- Source document:
Further reconnaissance drilling is planned to explore
the three kilometres still untested.
GHANA
In Ghana, work continued on generating new regional
targets. As a result, three new permits have been
granted, totalling 6 954km
2
and an
agreement has been
concluded with a Ghanaian company, on a 92km
2
permit
located within the Yamfo Sefwi volcano-sedimentary
belt, along strike from Newmont’s Ahafo project.
TANZANIA
The company’s big exploration success story in 2005
was Tanzania, where it has achieved the consolidation
of its holdings across the Musoma Greenstone Belt and
concluded the Tangold agreement, a joint venture with
the government of Tanzania to develop new mineral
deposits covering a 2 692km
2
area of
interest in the
Kiabakari Maji-Moto region. Included in the agreement
are the Buhemba South and Kiabakari prospecting
licences. The latter incorporates the old Kiabakari
mine and adds an advanced project to the company’s
portfolio.
The Kiabakari deposit was first discovered in 1893 and
until the 1950s mining was limited to a few small open
pits. During the 1950s underground mining was
performed from a shaft developed to the 15th level
(1 500 ft) and mined to the 10th level. Mining continued
until August 1966 by which time approximately 300 000
ounces had been extracted at 6g/t and this ranked
Kiabakari as the third largest gold producer in Tanzania.

- Information provided:
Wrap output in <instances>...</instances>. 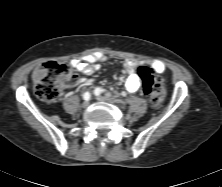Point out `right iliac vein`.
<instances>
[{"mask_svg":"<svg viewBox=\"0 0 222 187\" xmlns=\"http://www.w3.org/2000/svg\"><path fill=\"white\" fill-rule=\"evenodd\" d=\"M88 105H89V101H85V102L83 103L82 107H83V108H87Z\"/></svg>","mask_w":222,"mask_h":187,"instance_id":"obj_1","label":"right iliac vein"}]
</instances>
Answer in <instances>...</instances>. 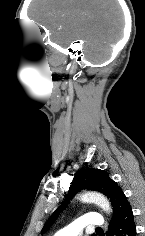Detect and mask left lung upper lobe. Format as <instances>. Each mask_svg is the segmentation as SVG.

--

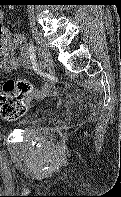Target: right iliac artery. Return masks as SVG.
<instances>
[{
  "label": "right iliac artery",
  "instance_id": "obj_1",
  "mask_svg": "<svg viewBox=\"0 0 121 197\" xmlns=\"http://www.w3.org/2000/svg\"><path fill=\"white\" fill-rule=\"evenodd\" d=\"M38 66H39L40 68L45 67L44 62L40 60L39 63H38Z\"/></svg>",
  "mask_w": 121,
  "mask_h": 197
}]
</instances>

- Problems to work on:
**A)** List every specific year, not decade, that the exploration report mentions.
**B)** Please find every line of the records that contains the string "white", and copy each of those lines. Case counts.

- Expected outputs:
**A)** 2005, 1893, 1966

**B)**
[{"mask_svg":"<svg viewBox=\"0 0 222 187\" xmlns=\"http://www.w3.org/2000/svg\"><path fill=\"white\" fill-rule=\"evenodd\" d=\"M88 105H89V101H85V102L83 103L82 107H83V108H87Z\"/></svg>","mask_w":222,"mask_h":187,"instance_id":"obj_1","label":"right iliac vein"}]
  "mask_svg": "<svg viewBox=\"0 0 121 197\" xmlns=\"http://www.w3.org/2000/svg\"><path fill=\"white\" fill-rule=\"evenodd\" d=\"M38 66H39L40 68L45 67L44 62L40 60L39 63H38Z\"/></svg>",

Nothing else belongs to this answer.